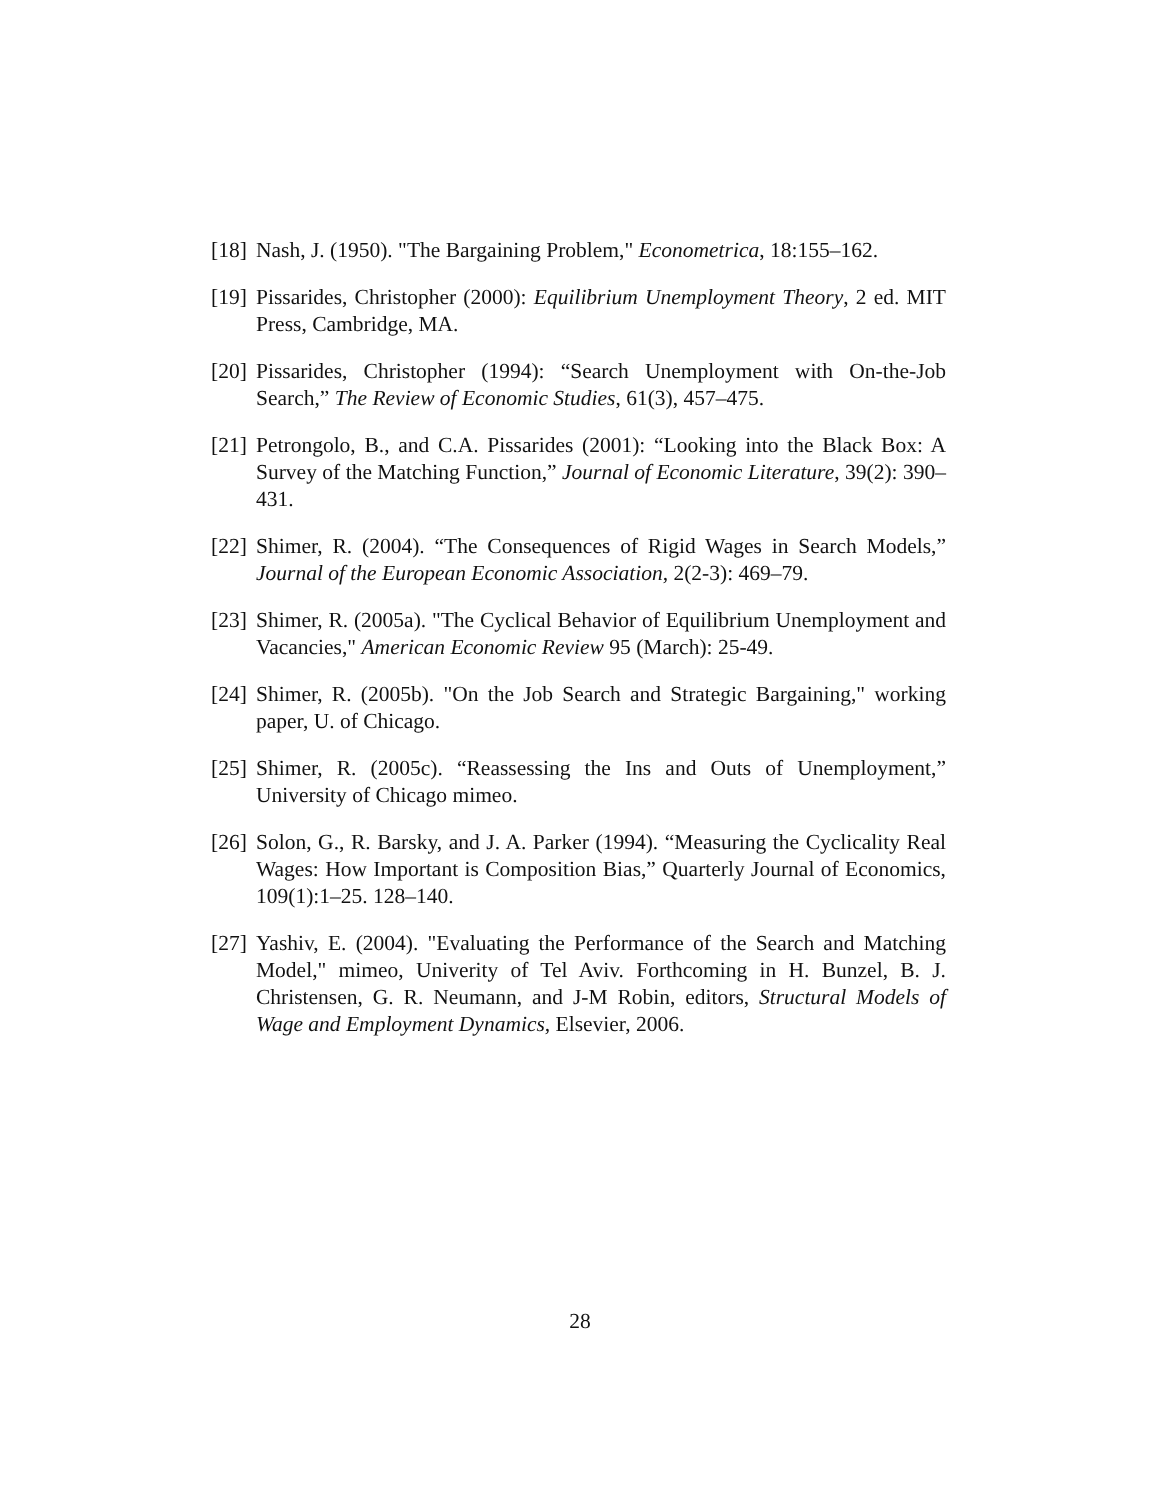[18] Nash, J. (1950). "The Bargaining Problem," Econometrica, 18:155–162.
[19] Pissarides, Christopher (2000): Equilibrium Unemployment Theory, 2 ed. MIT Press, Cambridge, MA.
[20] Pissarides, Christopher (1994): “Search Unemployment with On-the-Job Search,” The Review of Economic Studies, 61(3), 457–475.
[21] Petrongolo, B., and C.A. Pissarides (2001): “Looking into the Black Box: A Survey of the Matching Function,” Journal of Economic Literature, 39(2): 390–431.
[22] Shimer, R. (2004). “The Consequences of Rigid Wages in Search Models,” Journal of the European Economic Association, 2(2-3): 469–79.
[23] Shimer, R. (2005a). "The Cyclical Behavior of Equilibrium Unemployment and Vacancies," American Economic Review 95 (March): 25-49.
[24] Shimer, R. (2005b). "On the Job Search and Strategic Bargaining," working paper, U. of Chicago.
[25] Shimer, R. (2005c). “Reassessing the Ins and Outs of Unemployment,” University of Chicago mimeo.
[26] Solon, G., R. Barsky, and J. A. Parker (1994). “Measuring the Cyclicality Real Wages: How Important is Composition Bias,” Quarterly Journal of Economics, 109(1):1–25. 128–140.
[27] Yashiv, E. (2004). "Evaluating the Performance of the Search and Matching Model," mimeo, Univerity of Tel Aviv. Forthcoming in H. Bunzel, B. J. Christensen, G. R. Neumann, and J-M Robin, editors, Structural Models of Wage and Employment Dynamics, Elsevier, 2006.
28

▶ [Your task]
Leave the pictures out and print every record exactly.

▶ [Answer to this exercise]
[18] Nash, J. (1950). "The Bargaining Problem," Econometrica, 18:155–162.
[19] Pissarides, Christopher (2000): Equilibrium Unemployment Theory, 2 ed. MIT Press, Cambridge, MA.
[20] Pissarides, Christopher (1994): “Search Unemployment with On-the-Job Search,” The Review of Economic Studies, 61(3), 457–475.
[21] Petrongolo, B., and C.A. Pissarides (2001): “Looking into the Black Box: A Survey of the Matching Function,” Journal of Economic Literature, 39(2): 390–431.
[22] Shimer, R. (2004). “The Consequences of Rigid Wages in Search Models,” Journal of the European Economic Association, 2(2-3): 469–79.
[23] Shimer, R. (2005a). "The Cyclical Behavior of Equilibrium Unemployment and Vacancies," American Economic Review 95 (March): 25-49.
[24] Shimer, R. (2005b). "On the Job Search and Strategic Bargaining," working paper, U. of Chicago.
[25] Shimer, R. (2005c). “Reassessing the Ins and Outs of Unemployment,” University of Chicago mimeo.
[26] Solon, G., R. Barsky, and J. A. Parker (1994). “Measuring the Cyclicality Real Wages: How Important is Composition Bias,” Quarterly Journal of Economics, 109(1):1–25. 128–140.
[27] Yashiv, E. (2004). "Evaluating the Performance of the Search and Matching Model," mimeo, Univerity of Tel Aviv. Forthcoming in H. Bunzel, B. J. Christensen, G. R. Neumann, and J-M Robin, editors, Structural Models of Wage and Employment Dynamics, Elsevier, 2006.
28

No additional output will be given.